(Extract provided begins)

In absence of formal analysis, all we have is a probabilistic approach
for getting close to the real worst-case latency figures: the only way
we can get there is to hammer the target system hard, diversely and long
enough while measuring.

>> Once the two modules, and two test executables are built, just push the
>> modules (they can live together in the kernel, no conflict), then run
>> either of the executables for measuring 1) the execution time on the
>> write() side, and 2) the response time on the read side.
>>
> 
> Anyways, I have build your test application and modules (using my
> Makefile) and verified it
> on my x86_64 skylake machine.
> 
> Here are the results that I obtained:
> 
> # ./posix_test ; ./cobalt_test
> DEVICE: /dev/bar, all microseconds
> 
> [ 0' 0"] RD_MIN | RD_MAX |  R_AVG  | WR_MIN | WR_MAX |  WR_AVG
> --------------------------------------------------------------
>               0 |     16 |   0.518 |      0 |      7 |  0.338
>               0 |     16 |   0.501 |      0 |     16 |  0.337
>               0 |     16 |   0.501 |      0 |     16 |  0.337
>               0 |     16 |   0.501 |      0 |     16 |  0.337
>               0 |     16 |   0.501 |      0 |     16 |  0.337
>               0 |     16 |   0.501 |      0 |     16 |  0.337
>               0 |     16 |   0.501 |      0 |     16 |  0.337
>               0 |     16 |   0.501 |      0 |     16 |  0.337
>               0 |     16 |   0.501 |      0 |     16 |  0.337
> ^C
> DEVICE: /dev/rtdm/foo, all microseconds
> 
> [ 0' 0"] RD_MIN | RD_MAX |  R_AVG  | WR_MIN | WR_MAX |  WR_AVG
> --------------------------------------------------------------
>               0 |      1 |   0.573 |      0 |      1 |  0.241
>               0 |     17 |   0.570 |      0 |     17 |  0.240
>               0 |     17 |   0.570 |      0 |     17 |  0.240
>               0 |     17 |   0.570 |      0 |     17 |  0.240
>               0 |     17 |   0.570 |      0 |     17 |  0.240
>               0 |     17 |   0.570 |      0 |     17 |  0.240
>               0 |     17 |   0.570 |      0 |     17 |  0.240
>               0 |     17 |   0.570 |      0 |     17 |  0.240
> ^C
> 
> Here, I did not run any dd or hackbench loops.
> This is just a plan run on x86 PC.

Which is wrong and totally defeats the purpose of your test, see above.
Really, you do want to run significant stress load in parallel to any of
your test, which must last long enough to be meaningful.

> 
> Here also it looks like read_max is higher for rtdm case.

(Extract provided ends)

## Tasks to perform
**a)** From the latency-testing discussion, extract the part that opens with the words containing "In absence of" and closes with "x86_64 skylake machine.".
**b)** Answer these questions using the latency-testing discussion:
(i) Which device path is listed for the second set of results?
(ii) On what machine were the test application and modules verified?
(iii) According to the reply, what should run in parallel to any of the tests?
**c)** Write what comes next in the latency-testing discussion, following on from its final line.

(Listed records begins)

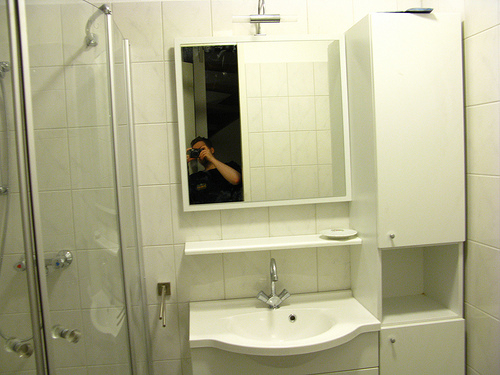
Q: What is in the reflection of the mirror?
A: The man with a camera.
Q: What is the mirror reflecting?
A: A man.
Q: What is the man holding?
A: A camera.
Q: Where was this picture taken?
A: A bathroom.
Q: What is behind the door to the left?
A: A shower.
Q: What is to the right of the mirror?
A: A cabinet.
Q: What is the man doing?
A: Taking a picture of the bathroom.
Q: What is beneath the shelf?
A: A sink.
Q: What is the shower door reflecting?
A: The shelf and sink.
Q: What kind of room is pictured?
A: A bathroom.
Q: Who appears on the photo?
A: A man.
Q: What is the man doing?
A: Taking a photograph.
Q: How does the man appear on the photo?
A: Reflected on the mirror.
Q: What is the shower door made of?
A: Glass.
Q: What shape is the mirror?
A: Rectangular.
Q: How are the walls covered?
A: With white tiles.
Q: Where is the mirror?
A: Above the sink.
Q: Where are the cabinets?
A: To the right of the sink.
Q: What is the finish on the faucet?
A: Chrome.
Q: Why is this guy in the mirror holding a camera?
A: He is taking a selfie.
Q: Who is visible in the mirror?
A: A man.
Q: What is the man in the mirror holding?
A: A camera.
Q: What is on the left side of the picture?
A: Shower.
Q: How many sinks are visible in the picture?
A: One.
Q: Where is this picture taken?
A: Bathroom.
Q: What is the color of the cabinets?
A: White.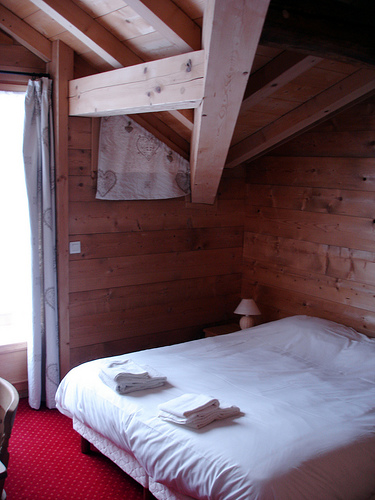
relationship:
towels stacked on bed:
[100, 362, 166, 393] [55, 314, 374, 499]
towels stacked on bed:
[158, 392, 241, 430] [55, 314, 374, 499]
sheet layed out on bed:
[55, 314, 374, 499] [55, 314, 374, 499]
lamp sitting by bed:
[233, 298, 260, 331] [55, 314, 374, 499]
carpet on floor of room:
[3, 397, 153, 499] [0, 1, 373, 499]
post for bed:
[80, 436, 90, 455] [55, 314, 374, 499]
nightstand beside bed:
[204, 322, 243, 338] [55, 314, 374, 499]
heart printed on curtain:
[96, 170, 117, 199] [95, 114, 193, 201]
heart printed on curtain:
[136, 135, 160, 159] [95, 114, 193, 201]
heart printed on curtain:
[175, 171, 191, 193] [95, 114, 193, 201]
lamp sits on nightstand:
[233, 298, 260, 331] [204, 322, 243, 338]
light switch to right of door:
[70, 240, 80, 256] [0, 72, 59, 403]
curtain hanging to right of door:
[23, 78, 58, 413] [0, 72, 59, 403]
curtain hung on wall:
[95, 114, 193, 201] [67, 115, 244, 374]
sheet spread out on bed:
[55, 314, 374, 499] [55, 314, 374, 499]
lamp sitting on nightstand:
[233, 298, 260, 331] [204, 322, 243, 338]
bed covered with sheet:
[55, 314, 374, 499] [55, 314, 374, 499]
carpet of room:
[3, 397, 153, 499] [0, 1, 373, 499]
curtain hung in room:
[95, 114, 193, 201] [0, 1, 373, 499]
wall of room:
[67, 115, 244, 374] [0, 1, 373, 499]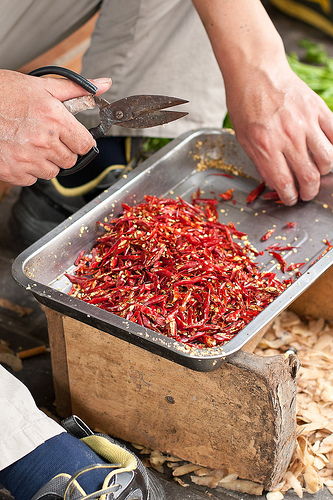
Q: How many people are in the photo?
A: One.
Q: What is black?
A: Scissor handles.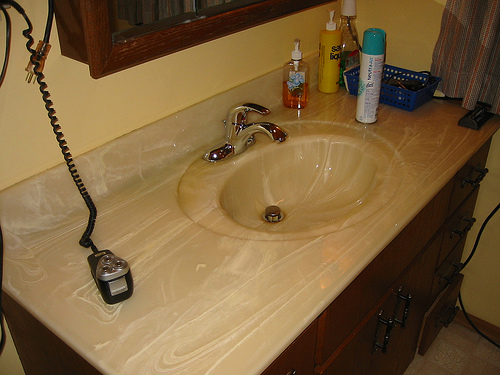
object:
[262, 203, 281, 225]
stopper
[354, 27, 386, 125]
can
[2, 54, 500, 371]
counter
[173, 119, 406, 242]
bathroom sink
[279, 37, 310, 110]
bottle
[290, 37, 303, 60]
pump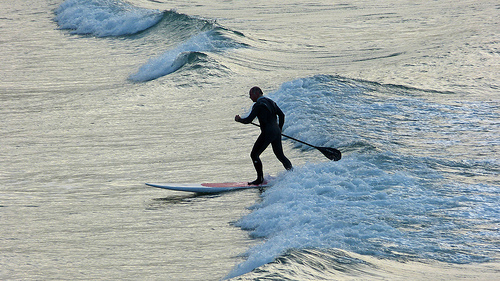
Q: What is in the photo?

(Listed records ends)

## Expected responses
**a)**
In absence of formal analysis, all we have is a probabilistic approach
for getting close to the real worst-case latency figures: the only way
we can get there is to hammer the target system hard, diversely and long
enough while measuring.

>> Once the two modules, and two test executables are built, just push the
>> modules (they can live together in the kernel, no conflict), then run
>> either of the executables for measuring 1) the execution time on the
>> write() side, and 2) the response time on the read side.
>>
> 
> Anyways, I have build your test application and modules (using my
> Makefile) and verified it
> on my x86_64 skylake machine.

**b)**
(i) /dev/rtdm/foo
(ii) An x86_64 skylake machine
(iii) A significant stress load

**c)**
The information you have from RD_MAX after only a few seconds is
meaningless, the average might be slightly more useful. It says that on
average, it takes 69 nanoseconds more to run the RTDM  write() syscall
compared to a native one, while no other activity is eagerly trying to
grab the CPU, or causing cacheline eviction. Which may definitely be the
case, since Xenomai may be running more code in the syscall path in some
situations.

Taking the argument to the extremes, this basically tells you that you
might want to use a native kernel for running empty write() system calls
on an idle machine. For any other usage, you might want to consider
other factors that may well happen in real world systems.

Metaphorically speaking, this real-time game is not about shooting the
ball through the hoop most of the time, but doing so every time a shot
is taken instead, including when the shooter is facing both the
non-cooperative 250 lbs power forward and 7 ft pivot from the other side.

-- 
Philippe.


^ permalink raw reply	[flat|nested] 18+ messages in thread

* Re: [Xenomai] Simple application for invoking rtdm driver
  2018-03-26 15:09                       ` Philippe Gerum
@ 2018-03-27 12:09                         ` Pintu Kumar
  2018-03-27 13:05                           ` Philippe Gerum
  0 siblings, 1 reply; 18+ messages in thread
From: Pintu Kumar @ 2018-03-27 12:09 UTC (permalink / raw)
  To: Philippe Gerum; +Cc: Xenomai@xenomai.org

Hi,

Thank you so much for all your explanation.
But, before I dig deeper, I have some simple questions which is troubling me.

1) In Idle case, we see latency improvement (~2-3 micro-seconds on
average) using Xenomai native task application, compared to normal
posix thread application (with 100 us sleep).
    Then why not it is seen with RTDM driver and its application ?

2) In the idle case itself, we have seen read/write latency
improvement using RTNET (loopback) and simple UDP client/server
application using Xenomai posix skin
    Then why not same is visible with RTDM driver?

3) How to choose, when to develop a Xenomai native application, and
when to simply convert using posix skin ?


Anyways, give me sometime, I will share my samples on github for your review.
Here is the snapshot of my rtdm application.
----------------------------------------------------------------
int main(int argc, char *argv[])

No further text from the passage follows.